Auch bei den Vertretern der Dritten Welt wächst zunehmend die Erkenntnis, daß der Ausbau des Handels für sie am wichtigsten ist, abgesehen von den ärmsten Staaten, die weiterhin auf unmittelbare Unterstützung angewiesen sein werden. Hierbei setzt sich mehr und mehr die Einsicht durch, daß auch diese Länder kein Interesse an einem Wirt-schaftsabschwung in den Industrieländern haben können, weil sie unmittelbar davon betroffen sind.

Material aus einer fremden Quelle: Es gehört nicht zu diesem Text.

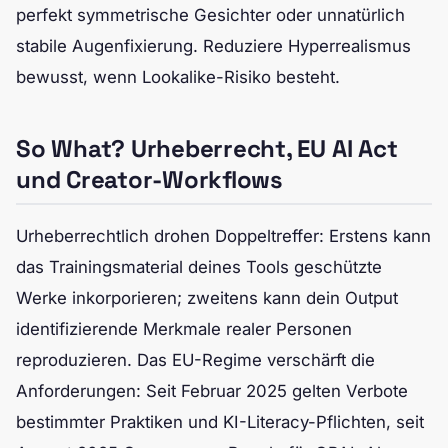
perfekt symmetrische Gesichter oder unnatürlich
stabile Augenfixierung. Reduziere Hyperrealismus
bewusst, wenn Lookalike-Risiko besteht.
So What? Urheberrecht, EU AI Act
und Creator-Workflows
Urheberrechtlich drohen Doppeltreffer: Erstens kann
das Trainingsmaterial deines Tools geschützte
Werke inkorporieren; zweitens kann dein Output
identifizierende Merkmale realer Personen
reproduzieren. Das EU-Regime verschärft die
Anforderungen: Seit Februar 2025 gelten Verbote
bestimmter Praktiken und KI-Literacy-Pflichten, seit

Andererseits nehmen in den Industrieländern die protektionistischen Tendenzen zu. Ich verkenne keineswegs die Schwierigkeiten, die sich für manche Teile unserer Volkswirtschaft durch die zunehmende Wettbewerbsfähigkeit mancher Entwicklungsländer ergeben. Aber ich meine - und hoffe mich mit allen wirtschaftlich Denkenden einig - daß unsere Märkte offen bleiben müssen und in Zukunft sogar noch weiter geöffnet werden müssen, auch wenn dies noch so schwer ist. Exporte aus unseren Ländern in die Dritte Welt hängen in zunehmendem Maße auch davon ab, was die Industrienationen aus diesen Ländern importieren.

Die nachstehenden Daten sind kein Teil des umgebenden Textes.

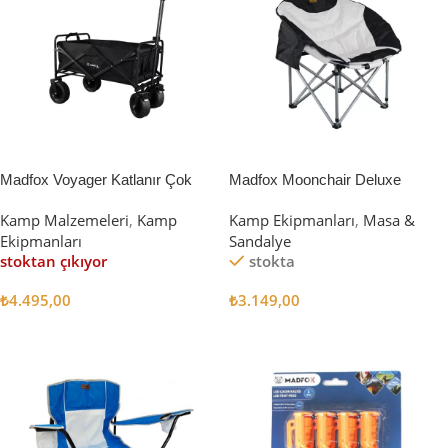
Madfox Voyager Katlanır Çok
Madfox Moonchair Deluxe
Amaçlı Yük Taşıma Arabası
Katlanır Kamp Sandalyesi
Kamp Malzemeleri
,
Kamp
Kamp Ekipmanları
,
Masa &
[Vagon] BLACK
Siyah/Gri
Ekipmanları
Sandalye
stoktan çıkıyor
stokta
₺
4.495,00
₺
3.149,00
Devamını Oku
Sepete Ekle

Internationale Organisationen wie OECD, die EG-Kommission und nationale Ministerien machen sich konkrete Gedanken darüber, ob dieser Prozeß verstärkter Zusammenarbeit auch und gerade im Interesse unserer Volkswirtschaften nicht sogar noch beschleunigt werden sollte. Beim Bonner Weltwirtschaftsgipfel wurde ebenfalls daraufhingewiesen. Ich meine, daß gerade die jungen Menschen in unserem Land sehr genau hinhören, in welchem Maße ihre Arbeitsplätze davon betroffen sind.